Abstract

The mainstay of treatment for metastatic prostate cancer is androgen deprivation therapy (ADT). Outcomes with ADT are variable but control of hormone-sensitive prostate cancer (HSPC) can often be achieved for many years. Death from prostate cancer is usually due to the development of escape variants able to survive and proliferate in the setting of castrate levels of serum androgens (metastatic castration-resistant prostate cancer, mCRPC). Several agents can improve survival for patients with mCRPC, including chemotherapy, agents to reduce androgen receptor signalling, the radioisotope radium-223 dichloride, and cellular immunotherapy with sipuleucel-T. Some of these agents have been moved earlier in the disease course and have shown to improve survival in metastatic HSPC also, often to a much greater degree than when the same agents are used in mCRPC. Specifically, survival of metastatic HSPC can be improved with the addition to ADT of any one of docetaxel, abiraterone acetate/prednisone combination, apalutamide, enzalutamide, or darolutamide in combination with docetaxel.
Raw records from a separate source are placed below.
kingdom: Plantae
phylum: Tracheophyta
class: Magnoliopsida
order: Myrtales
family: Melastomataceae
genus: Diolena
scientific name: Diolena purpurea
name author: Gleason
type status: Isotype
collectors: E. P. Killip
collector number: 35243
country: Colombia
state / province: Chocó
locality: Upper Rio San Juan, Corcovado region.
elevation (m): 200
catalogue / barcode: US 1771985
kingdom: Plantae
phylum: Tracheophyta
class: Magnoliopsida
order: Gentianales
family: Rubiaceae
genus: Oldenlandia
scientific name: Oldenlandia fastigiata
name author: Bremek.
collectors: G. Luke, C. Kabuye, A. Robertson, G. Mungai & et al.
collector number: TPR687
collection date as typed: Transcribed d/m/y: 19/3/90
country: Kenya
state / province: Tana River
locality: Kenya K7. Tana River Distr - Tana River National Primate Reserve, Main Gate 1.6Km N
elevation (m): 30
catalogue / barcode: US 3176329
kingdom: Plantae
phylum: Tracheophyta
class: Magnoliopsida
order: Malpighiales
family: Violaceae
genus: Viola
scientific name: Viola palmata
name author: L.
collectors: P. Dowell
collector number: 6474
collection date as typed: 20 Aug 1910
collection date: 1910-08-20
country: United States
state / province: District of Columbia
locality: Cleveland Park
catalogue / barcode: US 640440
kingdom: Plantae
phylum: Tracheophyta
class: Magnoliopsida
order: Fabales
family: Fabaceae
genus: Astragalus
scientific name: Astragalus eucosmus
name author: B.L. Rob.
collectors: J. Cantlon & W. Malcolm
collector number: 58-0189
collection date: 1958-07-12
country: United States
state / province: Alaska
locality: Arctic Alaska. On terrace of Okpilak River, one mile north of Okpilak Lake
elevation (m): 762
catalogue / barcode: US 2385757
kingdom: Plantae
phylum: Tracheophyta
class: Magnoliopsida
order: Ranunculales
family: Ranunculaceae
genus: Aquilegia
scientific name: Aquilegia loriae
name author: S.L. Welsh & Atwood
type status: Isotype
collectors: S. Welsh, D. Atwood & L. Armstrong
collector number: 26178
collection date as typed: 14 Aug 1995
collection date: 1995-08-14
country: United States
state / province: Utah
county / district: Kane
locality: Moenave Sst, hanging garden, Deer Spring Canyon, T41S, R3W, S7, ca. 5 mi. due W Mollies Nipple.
Factors affecting outcomes include the volume or burden of disease, timing of metastases relative to the original diagnosis, and patient factors determining the appropriateness of therapy. Unfortunately, uptake of this information by the clinical community remains suboptimal, with many men potentially suitable for combination therapy still receiving only ADT. Some trials have examined the effects of ‘triplet’ therapies although few were designed specifically to address this question. The best evidence to date suggests that triplet therapy with ADT + abiraterone + docetaxel or ADT + darolutamide + docetaxel, can improve overall survival in metastatic HSPC. Clear opportunities exist to improve survival outcomes for men with metastatic HSPC but need to be balanced against cost, accessibility, toxicity, and patient-specific factors.